Le général Sékou Touré, le chef d’Etat-Major des armées en Côte d’Ivoire, était à Bouaké ce jeudi, l’épicentre des dernières mutineries qui ont secoué le pays. Au cours de son déplacement, le général Sékou Touré s’est entretenu avec les soldats démobilisés venus en grand nombre écouter le message du chef d’Etat-Major : « Nous sommes venus ici pour vous demander pardon », a fait savoir ce jeudi le gle Sékou Touré dont l’objet de la visite était de « présenter les excuses de toute l’armée » aux anciens soldats ivoiriens. Ces derniers avaient protesté quelques jours avant la mutinerie de Bouaké pour exiger de meilleures conditions de vie. Les ex-combattants, par la voie d’un de leur porte-parole répondant au nom d’Amadou Ouattara, avaient demandé à l’Etat ivoirien la somme de 18 millions de francs Cfa par démobilisé. Pendant la mutinerie à Bouaké, ils ont été pris à partie par les mutins qui revendiquaient les 7 millions restant de la prime promise par le gouvernement au mois de janvier. Un des soldats démobilisés avait été touché par une balle et a succombé à ses blessures le samedi 13 mai dans la ville épicentre de la grogne militaire. Le chef d’Etat-Major était à Bouaké pour traduire sa compassion aux anciens combattants qui ont perdu un de leurs camarades lors de la contestation militaire. Cette visite du général Sékou Touré vient à point nommé car les démobilisés se préparaient en quelque sorte à la riposte lundi prochain après le décès d’un des leurs touché par une balle tirée par les mutins.

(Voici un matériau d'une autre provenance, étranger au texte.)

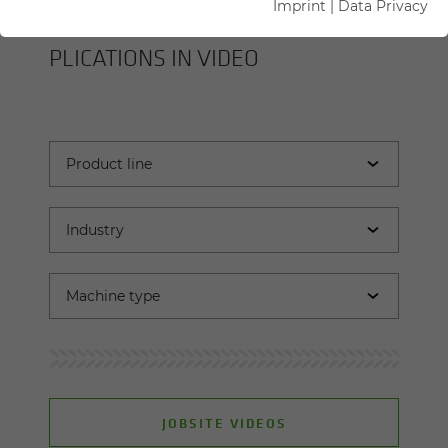
Imprint
|
Data Privacy
SENNEBOGEN MA­CHINES AND AP­
PLI­CA­TIONS IN VIDEO
JOBSITE VIDEOS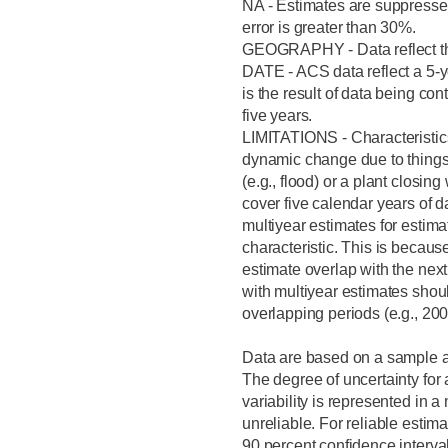
NA - Estimates are suppressed
error is greater than 30%.
GEOGRAPHY - Data reflect the
DATE - ACS data reflect a 5-y
is the result of data being con
five years.
LIMITATIONS - Characteristic
dynamic change due to things
(e.g., flood) or a plant closin
cover five calendar years of 
multiyear estimates for estima
characteristic. This is because
estimate overlap with the next 
with multiyear estimates shou
overlapping periods (e.g., 2
Data are based on a sample an
The degree of uncertainty for
variability is represented in 
unreliable. For reliable estim
90 percent confidence interva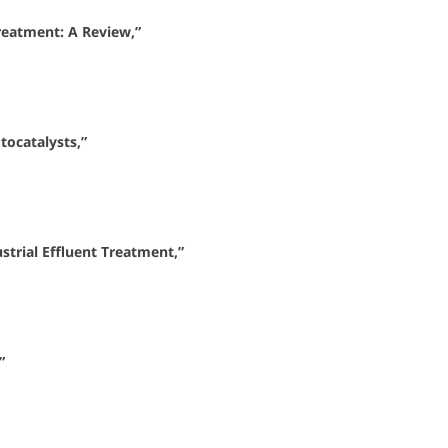
reatment: A Review,”
tocatalysts,”
strial Effluent Treatment,”
”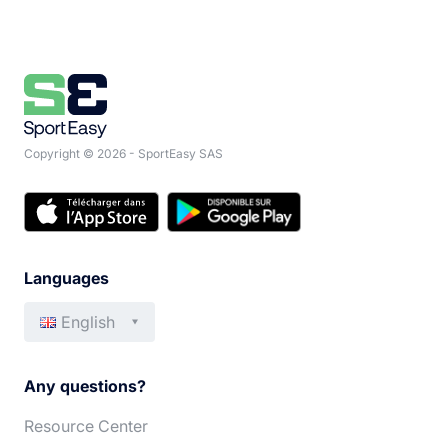
Copyright © 2026 - SportEasy SAS
Languages
English
Français
Italiano
Any questions?
Español
Português
Resource Center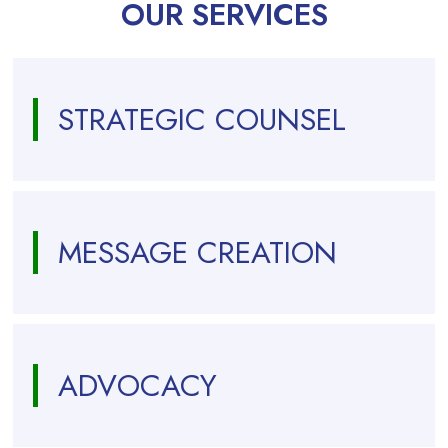
OUR SERVICES
STRATEGIC COUNSEL
MESSAGE CREATION
ADVOCACY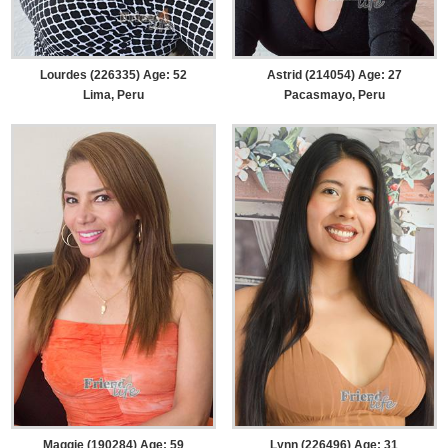
Lourdes (226335) Age: 52
Astrid (214054) Age: 27
Lima, Peru
Pacasmayo, Peru
Maggie (190284) Age: 59
Lynn (226496) Age: 31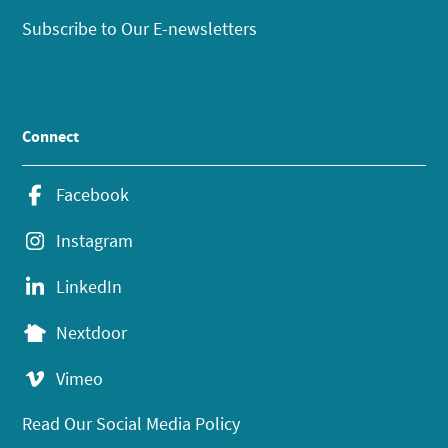
Subscribe to Our E-newsletters
Connect
Facebook
Instagram
LinkedIn
Nextdoor
Vimeo
Read Our Social Media Policy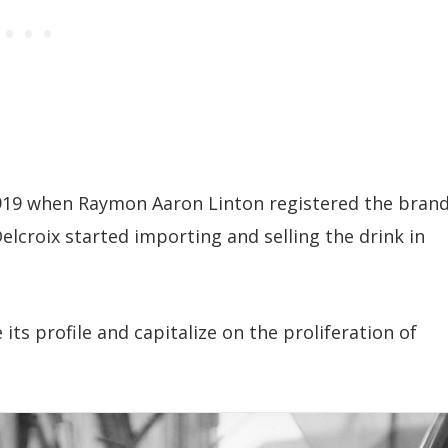
1919 when Raymon Aaron Linton registered the bran
elcroix started importing and selling the drink in
its profile and capitalize on the proliferation of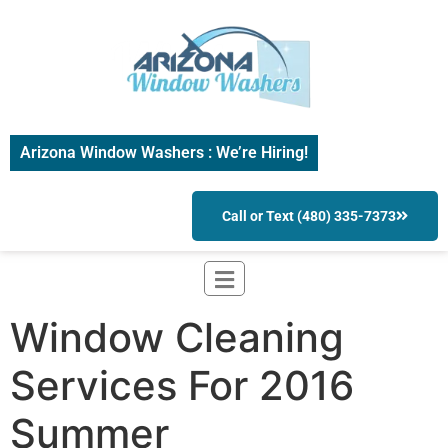
Arizona Window Washers : We’re Hiring!
Call or Text (480) 335-7373
Window Cleaning
Services For 2016
Summer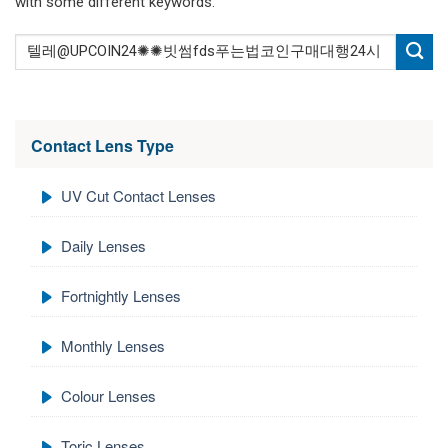
with some different keywords.
Contact Lens Type
UV Cut Contact Lenses
Daily Lenses
Fortnightly Lenses
Monthly Lenses
Colour Lenses
Toric Lenses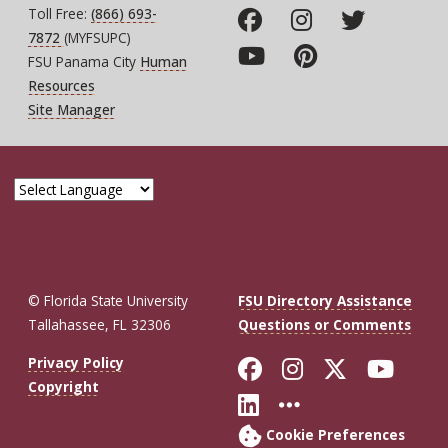
Toll Free:
(866) 693-
7872
(MYFSUPC)
FSU Panama City
Human
Resources
Site Manager
© Florida State University
FSU Directory Assistance
Tallahassee, FL 32306
Questions or Comments
Like Florida St
Follow Flor
Follow F
Foll
Privacy Policy
Copyright
Connect with Fl
More FSU So
Cookie Preferences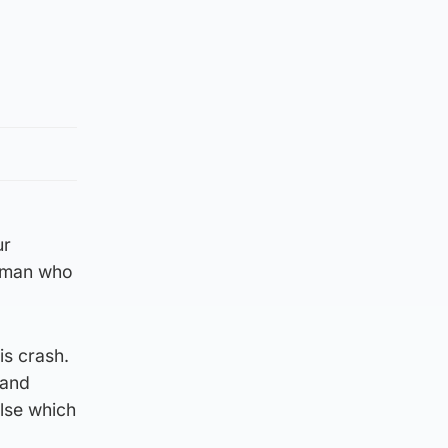
ur
woman who
is crash.
 and
lse which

Quand la visite du chef d’Etat-Major désamorce une nouvelle protestation

« Nous sommes fatigués. Nous n’avons plus de maison, plus d’électricité. Nos enfants ne vont plus à l’école. On ne mange même plus.», avait indiqué l’un des porte-paroles des soldats démobilisés lors de la rencontre avec le général Sékou Touré. Les anciens combattants avaient décidé d’entamer « une grève de la faim jusqu’à la mort » pour que l’Etat ivoirien prenne en compte leur revendication. Plutôt que d’enterrer leur camarade décédé samedi à Bouaké pendant la mutinerie, les démobilisés avaient pris la décision d’exposer la dépouille du défunt au rond-point de la ville, en signe de protestation. Mais le chef d’Etat-Major est parvenu à les faire entendre raison et éviter ainsi une nouvelle perturbation des activités dans la ville épicentre de la mutinerie. Le général Sékou Touré a pris l’engagement de faire parvenir au chef de l’Etat les différentes revendications portées par les ex-combattants. Rappelons qu’aucun tête-à-tête n’a eu lieu entre les mutins et le gle Sékou Touré lors de son déplacement à Bouaké.